The neighborhood is something of a maze; many of its streets are cul-de-sacs.
Boggs got close enough to the car to see a little girl inside. Garcia was nearby.
The driver looked at Boggs and Garcia, then stopped the car at Gable Park and Betz Farm Road and pushed the girl out of the car. The driver then drove off, Boggs said.
Boggs said he didn’t see where the car went.
“She runs to my arms and said, ‘I need to see my mommy,’ ” Boggs said.
Boggs scooped the girl onto his shoulders and began riding the bike toward home, but then decided that wasn’t safe, so he carried her and walked back while Garcia pedaled along, guiding the bike Boggs had been using.
Back at Lancaster Arms, when Boggs and Garcia arrived with the girl, someone summoned a firefighter or law enforcement officer.

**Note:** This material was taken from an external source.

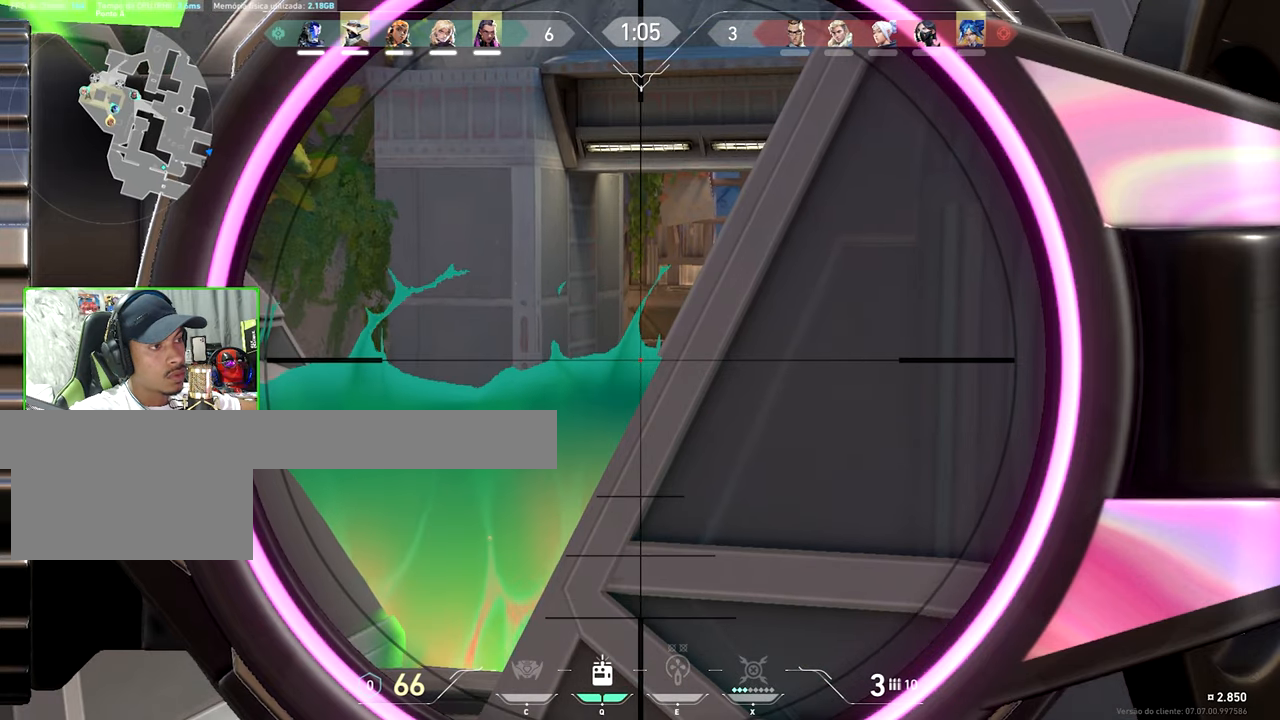
{"keys": ["shift"], "mouse": [], "mouse_move": "still", "events": []}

Boggs said the girl was reluctant to leave him and go to the official.
“She didn’t want to leave me because she thought they were going to do something to her. I said, ‘No, it’s OK,’ ” he said.
Police said later that the abductor took the little girl for ice cream, and that there were indications of an assault.
Boggs met the girl’s family Thursday evening, after he told police his story.
The girl’s family members “were just saying that I was a hero, that I was a guardian angel and that it was amazing that I was there and was able to find the girl,” he said.
Boggs doesn’t see himself as a hero.
“I’m just a normal person who did a thing that anybody else would do,” he said.
He described himself as a typical kid.
He plays football, basketball and track (he runs the 100- and 200-meter and the 400-meter relay, and does the high and long jump).
He likes sneakers, and if his hopes of being a professional athlete don’t pan out, he’d like to be a clothing or sneaker designer. Or maybe work in the culinary arts.